Jason Benjamin. Everyone is Here. Bathurst Regional Art Gallery, 1st August – 28th September 2014.
Jason Benjamin She’s searching for you too (Adaminaby NSW) 2010, oil on linen
This touring survey exhibition, curated by Gavin Wilson, offers 35 paintings and drawings from Jason Benjamin’s recent work. The media release “talks up” this selection as a re-affirmation of a landscape tradition “at the heart of the Australian experience”. Edmund Capon, in the catalogue introduction to the show, speaks of scale and the infinity of time and space in the work. The collection suggests an intense feeling of being alone with the earth, an entry into the space of a particular form of nature, spare and haunting, a poetic reverie said to be saturated in poetry and beauty.
Jason Benjamin, The Waiting Garden, 2011, oil on linen, 180 x 180 cm.
The exhibition is moving around several large NSW centres including Cowra, Wagga, Bathurst and Katoomba. The arrangements for such a touring show must be complex and the motivation for an artist such as Benjamin to engage in the venture are not exactly evident. Certainly it is great for the rural NSW art-lovers, but there must be more to it than this.
Benjamin is a brilliant and unique artist. When I first saw some of his work exhibited in a Melbourne gallery a few years back I was astonished by the scale and technical ability of the works, far beyond anything which normally appears as “landscape” in the contemporary art scene. His work is realist, maybe at a brief glimpse hyperrealist, but underneath this superficial impression are layers of profound subtlety. Time and space are expanded and condensed. Horizons tremble, seemingly alive. Skies are overwhelming and absorbing. Details of rocks, leaves, grasses and trees are rendered with what almost seems like love. I thought at once: I want to buy one of these paintings. I had never heard of Benjamin and imagined his work would be at least affordable. Wrong. These large landscapes were selling for $30,000 and up, and almost all in this show had been sold.
Benjamin was born in Melbourne in 1971 and began exhibiting in 1989. At the age of 16 he received a scholarship to the Stony Brook School in New York for a diploma followed by work at the Pratt Institute in Brooklyn. He has won many local prizes in Sydney (Mosman Art Prize, Kings School Art Prize) and has had been a finalist in the Archibald in 2011, 2013 and 2014. He has also had solo shows in Tokyo, London, Hong Kong, Singapore and Rome. His work is far outside the conventional expectations of the contemporary art world. As Maurice O’Riordan commented in an Art Monthly piece in 2010/11, his work at first sight seems to be “acritical”, beautifully rendered but earnest and conventional. This impression was based on seeing jpegs of the images; once seen in the gallery or studio the full impact is a revelation. O’Riordan saw the exhibition Shelter at the Michael Reid gallery in Sydney (4 May – 5 June 2010) and noted the moody colour and obsessive detail, realising the importance of encountering the actual surface of the expansive oil-on-linen works. These were not works of mimesis, but evocations of emotion and psychology.

## EXERCISE DETAILS
Continue the review of the Jason Benjamin exhibition, picking up after its final sentence.

Stored records

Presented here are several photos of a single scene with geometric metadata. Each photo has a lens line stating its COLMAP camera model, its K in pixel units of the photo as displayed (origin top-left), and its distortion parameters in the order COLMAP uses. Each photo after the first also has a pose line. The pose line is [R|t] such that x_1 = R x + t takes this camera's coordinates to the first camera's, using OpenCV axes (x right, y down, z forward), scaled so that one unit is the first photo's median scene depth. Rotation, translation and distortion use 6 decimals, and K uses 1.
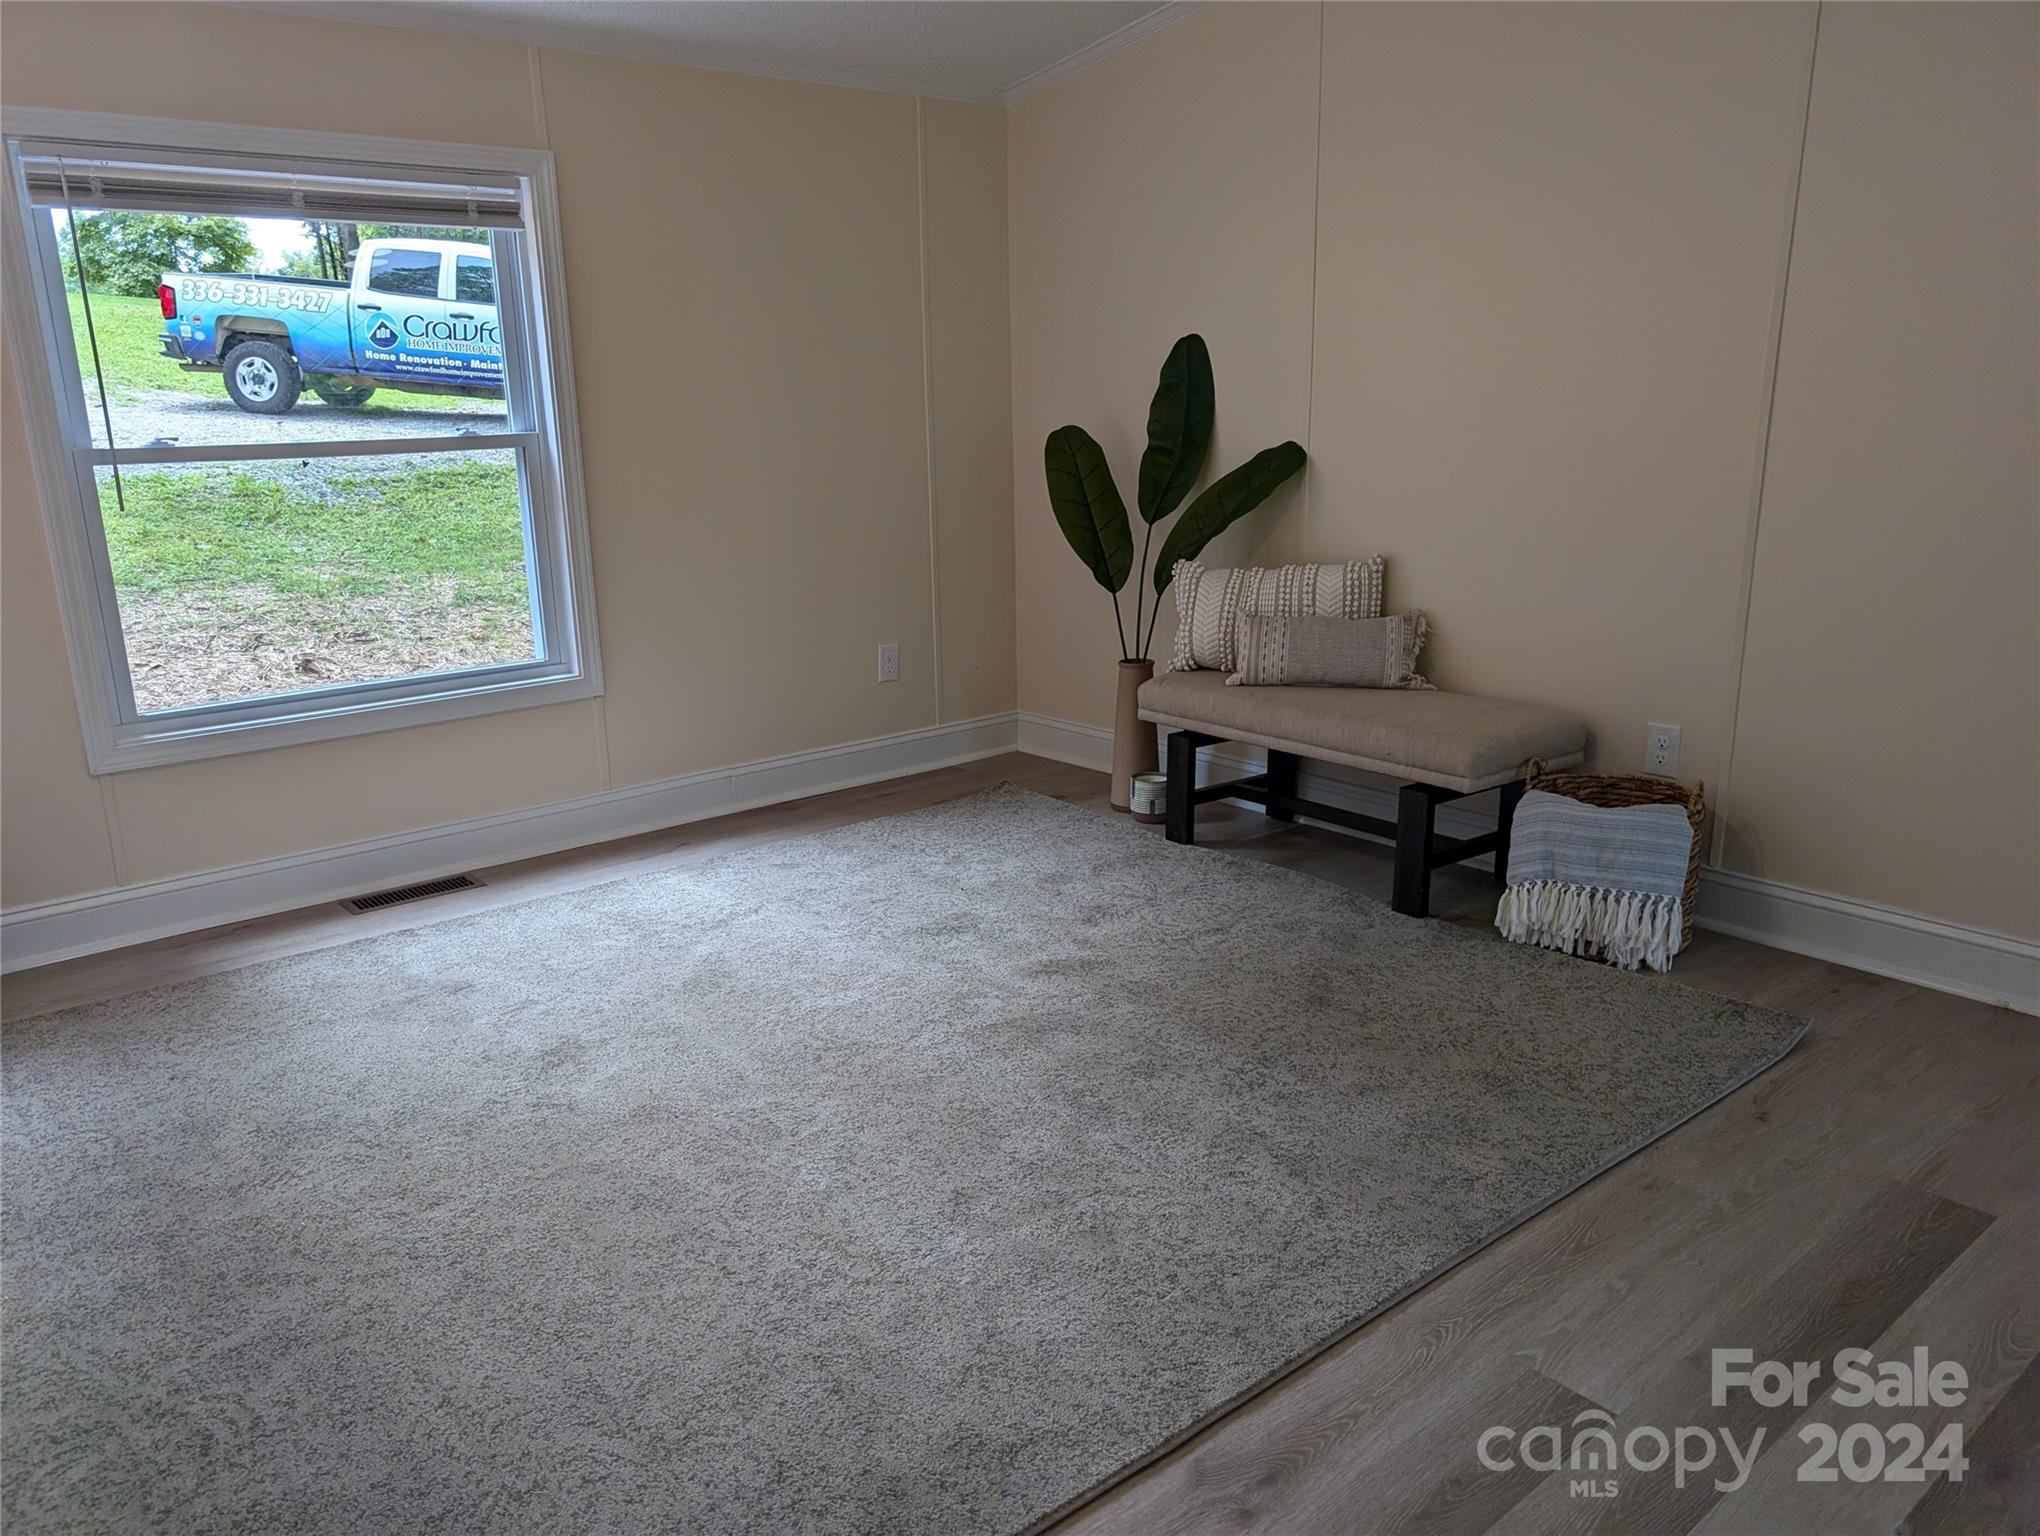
lens RADIAL K [[1463.0, 0, 1020.0], [0, 1463.0, 768.0], [0, 0, 1]] dist [0.007306, 0.005774]
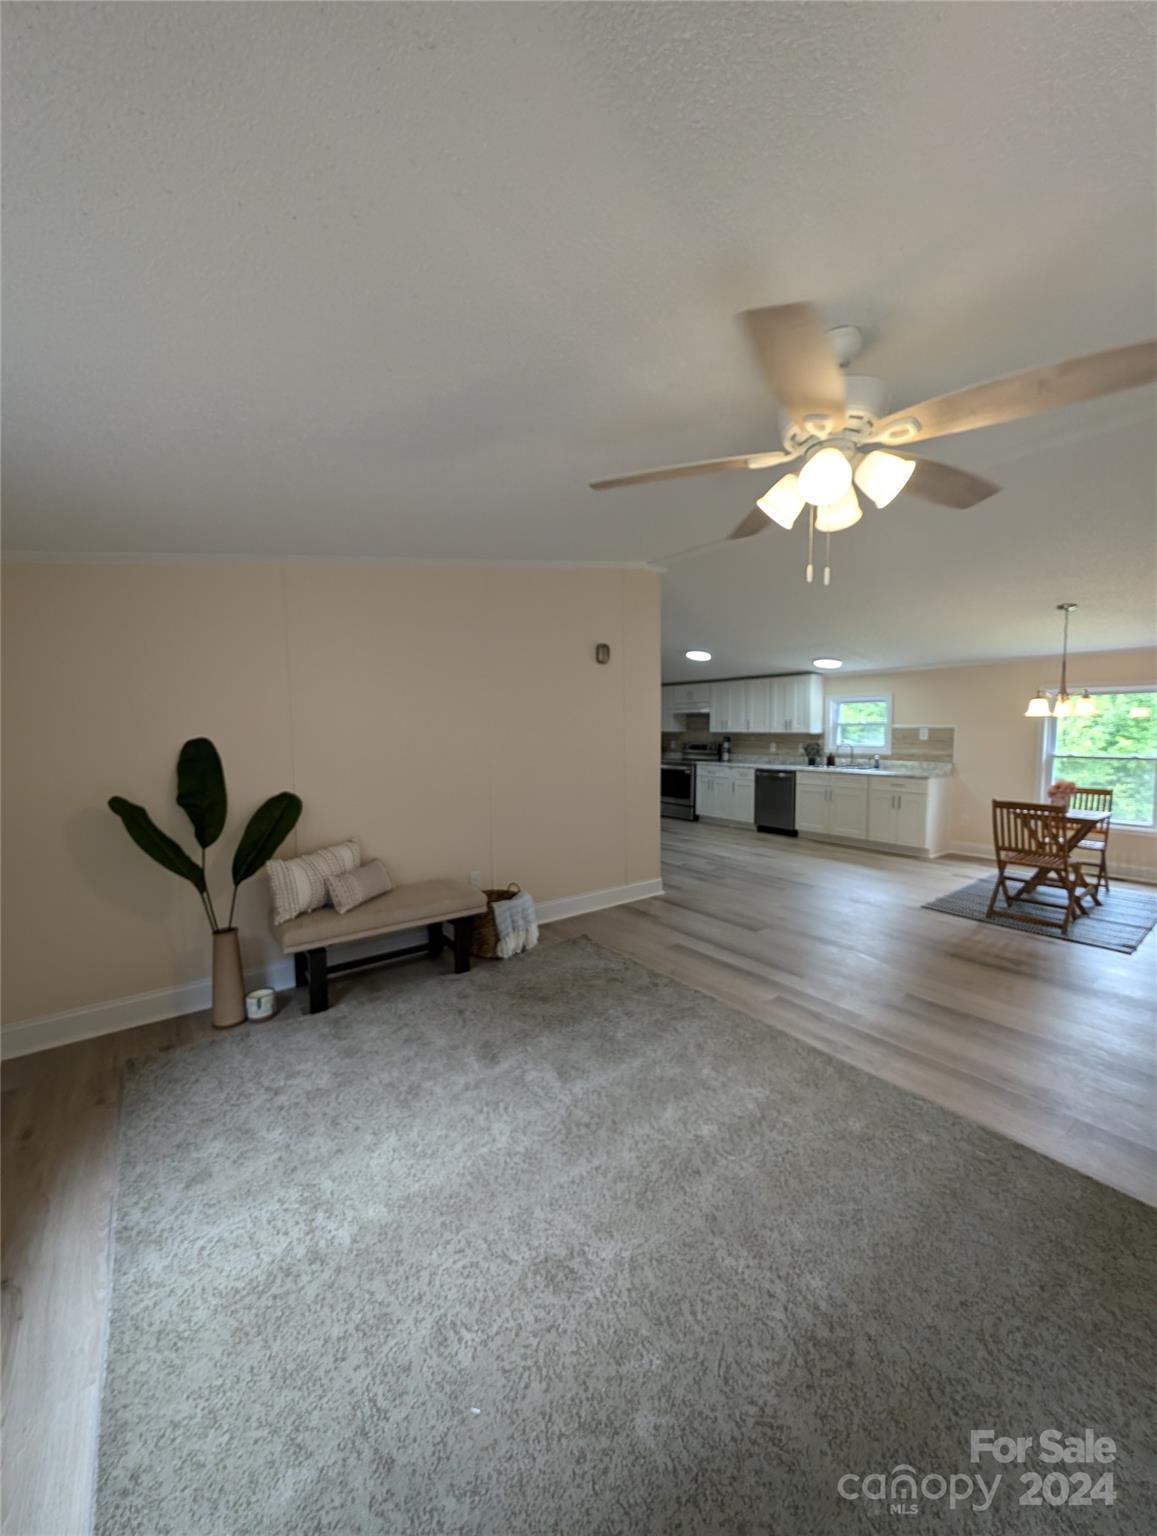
lens RADIAL K [[576.3, 0, 578.5], [0, 576.3, 768.0], [0, 0, 1]] dist [0.001273, -0.000438]
pose [[0.063483, -0.051681, 0.996644, -0.586918], [0.257587, 0.965668, 0.033667, -0.188688], [-0.964167, 0.254585, 0.074616, 0.594111]]
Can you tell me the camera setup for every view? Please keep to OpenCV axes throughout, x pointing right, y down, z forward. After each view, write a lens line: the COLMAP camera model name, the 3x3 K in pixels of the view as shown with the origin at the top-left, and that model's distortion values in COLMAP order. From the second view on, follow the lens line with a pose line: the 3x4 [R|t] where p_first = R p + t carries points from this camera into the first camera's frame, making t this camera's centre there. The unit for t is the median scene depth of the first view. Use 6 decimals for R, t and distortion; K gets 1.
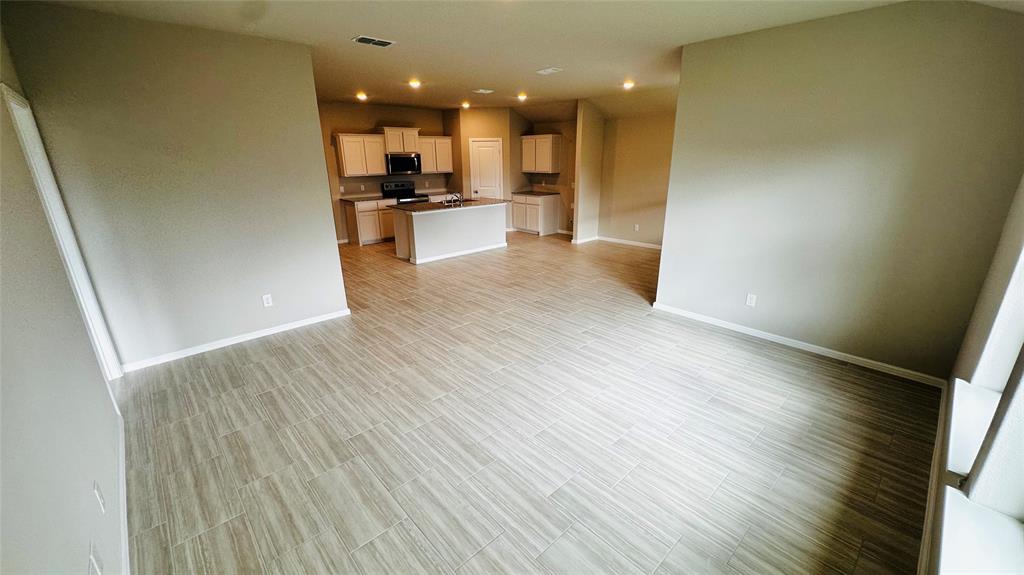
lens RADIAL K [[408.8, 0, 513.1], [0, 408.8, 289.0], [0, 0, 1]] dist [-0.004520, -0.000479]
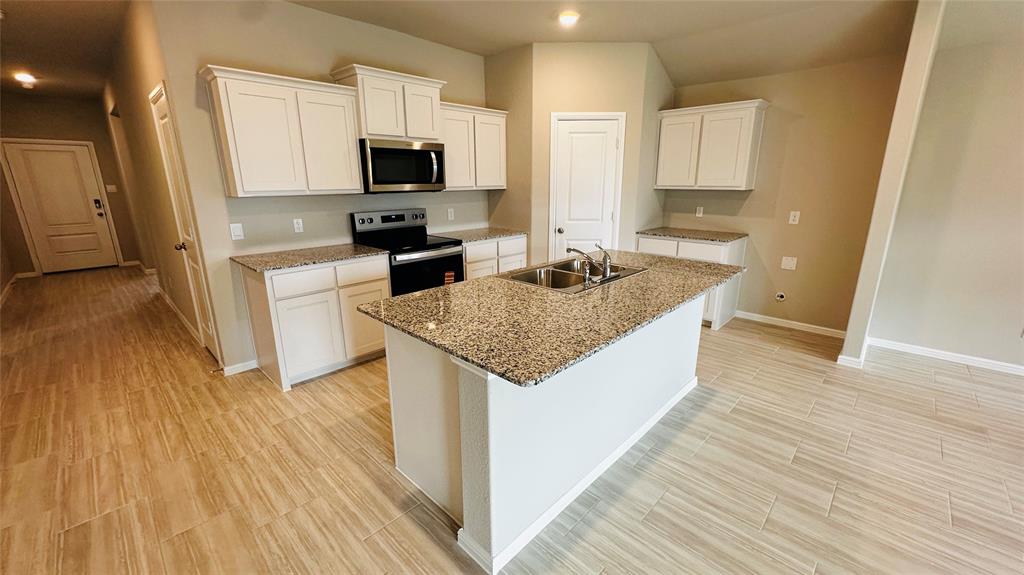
lens RADIAL K [[408.8, 0, 509.1], [0, 408.8, 288.0], [0, 0, 1]] dist [-0.004520, -0.000479]
pose [[0.998721, -0.012045, 0.049107, -0.180989], [0.014903, 0.998190, -0.058256, -0.156727], [-0.048316, 0.058913, 0.997093, 0.583102]]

## REPLY TO THE EXERCISE
Benjamin’s career began with an encounter with Jackson Pollock’s abstract expressionist canvases in New York, very far from his current landscape work. The monograph on his work What Binds Us, 2007, goes through the various phases and genres of his work, including his portraits of Tony Abbott, Bill Hunter and others. Nevertheless, he is best known for his landscapes.
Jason Benjamin, Portrait of Tim Rogers, I Just Wanna Dream. Archibald Finalist, 2014.
In 2008 Benjamin and his family were invited to stay at the station Burrabogie on the Hay Plains, from which the work in this show emerged. Benjamin considers that this experience resulted in a “drastic shift” in approach (p.11) It is not really clear what this shift consists of. Journey, centred on a huge, partly dead tree, offers a simple composition with an odd centredness. Poem, from the same year, is highly repetitive in structure, with a few dark birds scattered across the detailed sky. One of the most moving works is She’s Searching for You Too (2010). A gently curving road stretches across a rise into the far distance. A setting sun illuminates banks of clouds while the sky behind is a tremulous pale blue. In many works the semi-circular grey granite rocks look like sheep resting in a paddock. The large square composition, Can We Stay Here Forever (2012) again offers a very formal composition of rocks on finely detailed grass, with the same turbulent sky and scattered birds above.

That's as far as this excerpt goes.